SCHUBERT Arias & Overtures (Behle)

Record and Artist Details

Genre:

Vocal

Label: Deutsche Harmonia Mundi

Media Format: CD or Download

Media Runtime: 60

Mastering:

DDD

Catalogue Number: 88985 40721-2

88985 40721-2. SCHUBERT Arias & Overtures (Behle)
Handicapped by stilted, slow-moving librettos, Schubert’s stage works, like Haydn’s, seem forever destined to languish on the margins of the repertoire. Even the most impressive, Alfonso und Estrella and Fierrabras, tend to unfold as a series of static tableaux rather than as constantly evolving dramas-in-music. For long stretches they can sound like a medley of orchestrated songs, with Gemütlichkeit and Biedermeier charm the default modes.

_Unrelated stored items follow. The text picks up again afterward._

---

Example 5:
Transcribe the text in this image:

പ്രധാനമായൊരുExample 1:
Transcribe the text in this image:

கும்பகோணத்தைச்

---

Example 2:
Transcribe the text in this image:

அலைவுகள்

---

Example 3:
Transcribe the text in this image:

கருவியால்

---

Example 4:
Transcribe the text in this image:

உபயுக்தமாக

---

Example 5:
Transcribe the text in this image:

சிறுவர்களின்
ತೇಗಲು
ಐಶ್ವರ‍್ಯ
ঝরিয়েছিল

Yet, Schubert being Schubert, the purely musical delights are legion. Die Zauberflöte and Fidelio are the prime influences in this appealing selection of tenor arias that ranges from the 1815 Singspiel Die Freunde von Salamanka, via numbers from the fragmentary Adrast and the unfinished Easter cantata Lazarus, to the ‘heroic-romantic’ Fierrabras.

Melodic allure and Schubertian harmonic magic are a given, though the dramatic power of the anguished scena from Das Zauberglöckchen (one of two numbers Schubert composed for a Viennese production of Hérold’s La clochette) may surprise the unwary. The nostalgic Adrast aria is a little-known gem, while Alfonso’s ‘Schon wenn es beginnt zu tagen’, with its catchy polonaise rhythm, could well have become a Schubertian favourite had it appeared in the Peters Edition of his songs.

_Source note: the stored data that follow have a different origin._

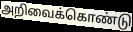
அறிவைக்கொண்டுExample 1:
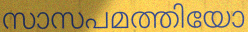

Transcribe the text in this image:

സാസപമത്തിയോ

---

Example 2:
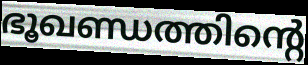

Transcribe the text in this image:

ഭൂഖണ്ഡത്തിന്റെ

Admired especially in Bach and Mozart, Daniel Behle is a German lyric tenor in the Peter Schreier mould, though his timbre is smoother and rounder, with a honeyed mezza voce and no hint of grittiness at forte. Most of the music here demands, and gets, a fine-spun line, grace of phrasing and an easy flexibility. Yet with a touch of steel in his tone, Behle rises without strain to the more rigorous challenges of the Fierrabras and Zauberglöckchen numbers. He is a thoughtful interpreter, too, with a Lieder singer’s care for words, and finds as much individual character as the music allows, including a twinkling sense of humour in a cynical buffo aria from Die Freunde von Salamanka. Under Michi Gaigg’s lively direction, the Orfeo Baroque Orchestra are responsive accompanists (plaudits to the first oboe and first clarinet in their many carolling dialogues with the singer), and on their own give vigorous and colourful performances of the splendid overtures to Die Zauberharfe and Alfonso.